MARKEY: You know, Gerald Ford is going to receive the Profiles in Courage award up at the Kennedy Library in a couple of weeks for his pardoning of Richard Nixon. But he deserves the award for another reason: Although he came from Michigan in 1975, he said that we should double the economy standards for automobiles in the United States from 13 miles a gallon to 27 miles a gallon over the next 10 years. He did it. He signed that bill, even though he came from Michigan.

It brought OPEC to its knees. Oil dropped to $12 a barrel by 1986. We put two-thirds of all oil in the United States in gasoline tax. Today, we have slipped back to 24 miles a gallon because there are no standards on SUVs, because we have allowed ourselves to lose our technological edge over OPEC by allowing the auto industry to escape improvement in the fuel economy standards.

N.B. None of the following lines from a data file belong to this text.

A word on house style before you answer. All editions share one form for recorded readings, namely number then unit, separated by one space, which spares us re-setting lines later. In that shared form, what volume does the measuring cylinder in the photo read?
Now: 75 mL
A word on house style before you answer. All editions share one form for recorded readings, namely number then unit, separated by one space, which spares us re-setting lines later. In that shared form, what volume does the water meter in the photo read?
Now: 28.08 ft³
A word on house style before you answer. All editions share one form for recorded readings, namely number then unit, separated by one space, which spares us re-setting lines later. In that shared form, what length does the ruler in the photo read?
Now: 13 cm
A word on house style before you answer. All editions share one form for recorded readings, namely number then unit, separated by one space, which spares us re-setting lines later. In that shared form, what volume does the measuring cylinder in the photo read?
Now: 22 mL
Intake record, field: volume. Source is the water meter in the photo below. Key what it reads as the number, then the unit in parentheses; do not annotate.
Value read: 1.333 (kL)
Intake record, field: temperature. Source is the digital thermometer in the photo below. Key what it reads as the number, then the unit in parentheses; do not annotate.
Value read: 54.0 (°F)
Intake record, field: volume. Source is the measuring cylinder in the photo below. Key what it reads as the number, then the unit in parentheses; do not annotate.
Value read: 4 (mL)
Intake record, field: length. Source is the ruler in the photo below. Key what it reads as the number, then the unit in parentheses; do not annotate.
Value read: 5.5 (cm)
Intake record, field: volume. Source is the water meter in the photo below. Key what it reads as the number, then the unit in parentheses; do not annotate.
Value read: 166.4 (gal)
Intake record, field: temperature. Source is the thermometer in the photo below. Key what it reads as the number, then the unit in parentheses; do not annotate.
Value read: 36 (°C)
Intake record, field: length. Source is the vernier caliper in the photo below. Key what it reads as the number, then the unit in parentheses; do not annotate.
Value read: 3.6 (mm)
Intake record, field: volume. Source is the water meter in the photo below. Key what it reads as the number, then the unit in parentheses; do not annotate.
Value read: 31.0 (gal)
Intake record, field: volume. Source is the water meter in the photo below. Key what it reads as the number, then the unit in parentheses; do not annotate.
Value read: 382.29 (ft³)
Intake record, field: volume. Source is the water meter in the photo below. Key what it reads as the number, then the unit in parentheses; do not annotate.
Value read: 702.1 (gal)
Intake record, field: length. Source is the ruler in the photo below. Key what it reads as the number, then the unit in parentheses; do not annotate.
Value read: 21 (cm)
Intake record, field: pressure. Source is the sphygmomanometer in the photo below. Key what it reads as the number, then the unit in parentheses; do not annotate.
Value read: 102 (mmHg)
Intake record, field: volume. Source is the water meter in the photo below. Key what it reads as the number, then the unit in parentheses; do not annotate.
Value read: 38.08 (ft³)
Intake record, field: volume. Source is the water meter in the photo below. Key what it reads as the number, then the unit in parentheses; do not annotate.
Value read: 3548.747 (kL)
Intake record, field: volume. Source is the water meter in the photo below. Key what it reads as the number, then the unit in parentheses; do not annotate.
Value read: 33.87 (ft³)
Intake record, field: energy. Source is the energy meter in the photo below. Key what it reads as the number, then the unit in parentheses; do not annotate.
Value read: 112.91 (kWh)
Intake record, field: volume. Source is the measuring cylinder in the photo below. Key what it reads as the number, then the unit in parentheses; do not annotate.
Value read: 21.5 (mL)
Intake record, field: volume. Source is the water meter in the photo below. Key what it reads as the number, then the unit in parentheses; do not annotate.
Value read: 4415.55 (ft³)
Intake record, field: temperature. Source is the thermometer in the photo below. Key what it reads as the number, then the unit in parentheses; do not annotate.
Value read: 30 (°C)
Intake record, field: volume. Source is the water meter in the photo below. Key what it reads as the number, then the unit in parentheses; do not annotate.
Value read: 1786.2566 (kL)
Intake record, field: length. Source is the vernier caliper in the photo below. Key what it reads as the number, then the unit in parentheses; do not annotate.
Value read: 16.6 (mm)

If it went up to 35 or 40 miles a gallon, OPEC would be back on its knees again.

CARLSON: OK, Congressman Markey, thank you for your words against SUVs. Vito Fossella, thank you. Good luck on the Energy Committee to both of you.

Bill Press and I will be back, conserving words and battling over energy in our closing comments. We'll be right back.

(COMMERCIAL BREAK)

CARLSON: Hey, Bill, I got a new -- I got a new slogan for your party: Democrats, the party of the musk oxen. We can't drill in ANWR because the ox won't like it. It is the party against civilization, against the SUV, against air conditioning, against progress and fun and all the fruits of America.

PRESS: Democrats actually believe that we can save the environment and still have enough energy.

CARLSON: And the musk oxen.

PRESS: But I have a motto for the White House. This White House is the do-nothing White House. Last year, the president had to act to get those prices down. This year, they're saying we can do nothing, therefore, we're not even going to try. I have never seen such a...

CARLSON: Because he has the courage...

PRESS: ... defeatist president.

CARLSON: No, because he has the courage -- he had the courage to turn down the photo-op, which may be the most courageous thing a president can do.

PRESS: Just too lazy, Tucker.

CARLSON: Right, Bill. Please.

PRESS: From the left, I'm Bill Press. Good night for CROSSFIRE.

We'll see you later in "THE SPIN ROOM."

CARLSON: With Jocelyn Elders. Good night from the right. I'm Tucker Carlson. See you again tomorrow night for another edition of CROSSFIRE.